These rejection letters, sent to women engineering students about 100 years ago, will make your blood boil

Today marks the 67th anniversary of the founding of the Society of Women Engineers (SWE) and in celebration of women’s contributions to the tech and engineering fields, SWE archivist Troy Eller English has published a set of rejection letters sent to women engineering students in the early 20th century.

In 1919, the same year women won the right to vote in the United States, two University of Colorado students administered a survey of U.S. engineering institutions to inquire about how many female students had been enrolled in the past or present. The students, Lou Alta Melton and Hilda Counts, were looking for enterprising women to join the American Society of Women Engineers and Architects, a predecessor of the SWE, but what they found was a whole lot of dismissive, patronizing, and sexist dudesplaining.

“We do not permit women to register in the Engineering School under our present regulations,” wrote William Mott, then-dean of the Carnegie Institute of Technology.


Thanks for nothing, pal.

But that’s not even the worst of them.

“I suspect the number of women who have undertaken general engineering courses is so few that you will hardly be able to form an organization,” wrote William Raymond, then-dean of the State University of Iowa, before adding, “However, I may be mistaken.”


“Up to the present, women students have not been admitted to GA Tech,” responded J.S. Boon, then-professor of Medical Engineering at the Georgia School of Technology. “Yesterday, the City of Atlanta conferred suffrage on women in City Affairs, so no knowing what may happen!”


And yes, this letter is really addressed to “Dear Lady.” Ugh.
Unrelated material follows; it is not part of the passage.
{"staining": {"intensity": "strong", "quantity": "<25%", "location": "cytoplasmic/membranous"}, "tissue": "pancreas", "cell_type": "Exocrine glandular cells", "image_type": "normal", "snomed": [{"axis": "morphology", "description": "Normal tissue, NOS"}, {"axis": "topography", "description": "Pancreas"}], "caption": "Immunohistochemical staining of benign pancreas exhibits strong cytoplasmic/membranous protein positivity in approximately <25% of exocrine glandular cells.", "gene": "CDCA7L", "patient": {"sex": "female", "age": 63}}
Then there’s R. Benton, then-dean of the College of Engineering at the University of Florida, who wrote, “Under our State system of higher education, women are not admissible to the University of Florida, nor men to the Florida State College for Women at Tallahassee. While the State College at Tallahassee does not have any engineering departments, it does offer courses in applied science.”


Ah. Helpful.

Nevertheless, women in engineering persisted. Today, the Society of Women Engineers boasts a membership of 35,000 individuals, as well as 100 professional member sections and 300 collegiate member sections. Now that’s girl power!